The goal is to grab all json objects that have key:screen and value:CAMERA. The problem is not all json objects in these files have key=screen. To override that key error for rows where there is no key=screen, I do something I know is not recommended; try and catch block. While this works, it just creates a bunch of None rows and there is no way to swiftly remove them. For more clarity, the None rows are created in places where there was nothing to flatten because that particular json object had no screen key. I want to find either a) a way to filter out and flatten json files based on key and not just value. OR *b)*Find a swift dropna() equivalent for dask bags so I can get rid of all these None rows in one command.

End goal is to do this for all files for march 2018 and compile them into one dataframe for further analysis.

I have tried using other commands and methods that don't involve using dask like the module ijson and the whole prefix, value thing(check commented out part of following code screenshot). None of the alternatives seem as swift and efficient as the dask.bag method given the size of my files. An ideal solution would be finding a way to get rid of the None rows issues.

import dask.bag as db
import json
import gzip
import pandas as pd
import ijson as ij
path="etl/mar2018/mongo-feedback-2018-03-05.json.gz"
# pd.read_json(path)
# b=ij.parse(path)
# print(b)

# def parse_json(json_filename):
#     with gzip.open(path,'rt', encoding='utf-8') as input_file:
# #     with open(json_filename, 'rb') 
#         # load json iteratively
#         parser = ijson.parse(input_file)
# #     return ij.items(parser)
#         for prefix, event, value in parser:
#             if prefix=='screen':
#                 print(value)
# #             print(prefix)
# #             print('prefix={}, event={}, value={}'.format(prefix, event, value))
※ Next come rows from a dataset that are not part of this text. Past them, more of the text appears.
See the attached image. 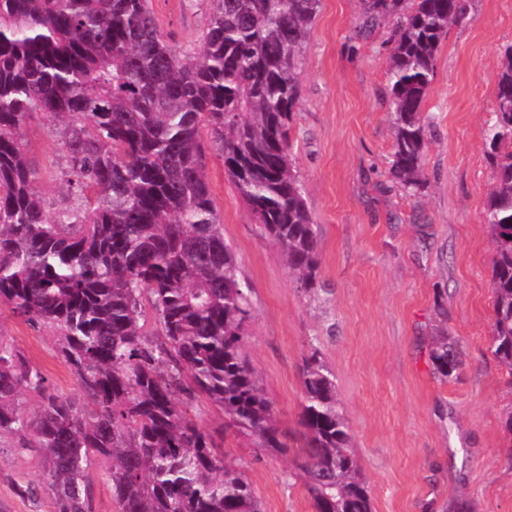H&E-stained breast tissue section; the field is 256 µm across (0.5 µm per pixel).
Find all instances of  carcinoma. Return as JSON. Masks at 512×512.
<instances>
[{
    "label": "carcinoma",
    "mask_w": 512,
    "mask_h": 512,
    "mask_svg": "<svg viewBox=\"0 0 512 512\" xmlns=\"http://www.w3.org/2000/svg\"><path fill=\"white\" fill-rule=\"evenodd\" d=\"M197 58L164 39L147 0H0V301L54 329L80 399L0 340V435L39 451L58 512H93L88 471L112 463L118 512H262L243 473L215 456L182 409L202 396L266 452L286 448L244 346L249 288L214 209L202 130L300 287L319 276L318 232L290 155L300 68L320 0H213ZM471 0H367L366 22L396 20L387 58L392 170L424 185L422 106L448 29ZM485 144L493 244L490 350L512 379V44L503 48ZM41 113L70 158V194L50 217L23 127ZM164 341L143 330V301ZM443 380L459 361L432 341ZM297 468L315 512H372L336 379L313 352L302 372ZM41 396L34 414L28 393Z\"/></svg>",
    "instance_id": "1"
}]
</instances>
# # if __name__ == '__main__':
# parse_json(path)
# b.head()
b=db.read_text(path).map(json.loads)
# b.to_dataframe()

# b=b.filter(lambda record: record['screen'])

# # for i in b:
# #     print(i)
# # 
def flatten(record):
        try:
            return{
                'userId': record['userId'],
                'expression':record['expression'],
                'platform':record['platform'],
                'country':record['country'],
                "date":record['date']['$date'],
                "cameraImageType":record['metadataMap']["cameraImageType"],
                "screen":record['screen']
            }
        except KeyError:
            pass
df=b.map(flatten)
df.take(5)


# df.remove(None)
def filter1(record):
    if record is None:
        return record

# df.to_textfiles()
# .to_dataframe()
# p=df.map(filter1)
# df1=df-p

# # df.compute()
# # df.notnull().take(10)

# # df.dropna(how='all')
# # df.head(50)
# # p=filter(None,df)
# # list(b.filter('screen'))
# # b.count().compute()
# p=df.to_csv()
# d=df.dropna()

# d.head()

# # b.filter(lambda record: record['screen']=='CAMERA').take(10)
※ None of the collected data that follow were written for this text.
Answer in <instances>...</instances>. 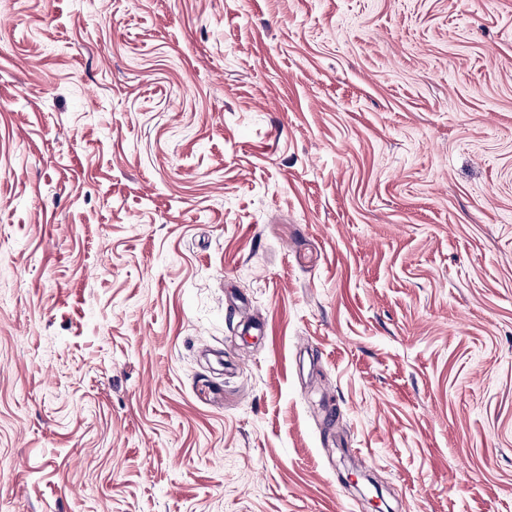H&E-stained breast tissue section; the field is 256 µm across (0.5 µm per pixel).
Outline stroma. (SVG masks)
<instances>
[{"label":"stroma","mask_w":512,"mask_h":512,"mask_svg":"<svg viewBox=\"0 0 512 512\" xmlns=\"http://www.w3.org/2000/svg\"><path fill=\"white\" fill-rule=\"evenodd\" d=\"M512 512V0H0V512Z\"/></svg>","instance_id":"1"}]
</instances>
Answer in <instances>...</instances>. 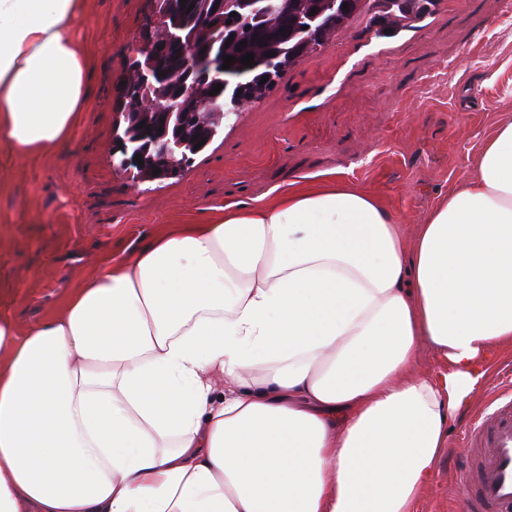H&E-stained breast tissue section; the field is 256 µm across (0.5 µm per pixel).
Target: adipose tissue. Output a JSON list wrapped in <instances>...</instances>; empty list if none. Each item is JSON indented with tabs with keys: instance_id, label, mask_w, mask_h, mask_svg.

(None, None, {'userId': 'foo', 'expression': 'bar', 'platform': 'IOS', 'country': 'GT', 'date': '2018-03-04T22:58:18.000Z', 'cameraImageType': 'typed', 'screen': 'CAMERA'}, None, None)enter image description here


Solution

  • If I understand correctly, your bag contains some elements with real data as dictionaries and some with just the value None, where the keys could not be found - you would like to keep only the real data.

    I would use the filter method:

    b2 = b.map(flatten).filter(bool)
    

    (or, to be more explicit, replace bool with lambda x: x is not None; this is a function which specifies whether you want to keep a given element or not)

    Then you can write this to files, or turn into a dataframe and perform further operations on it.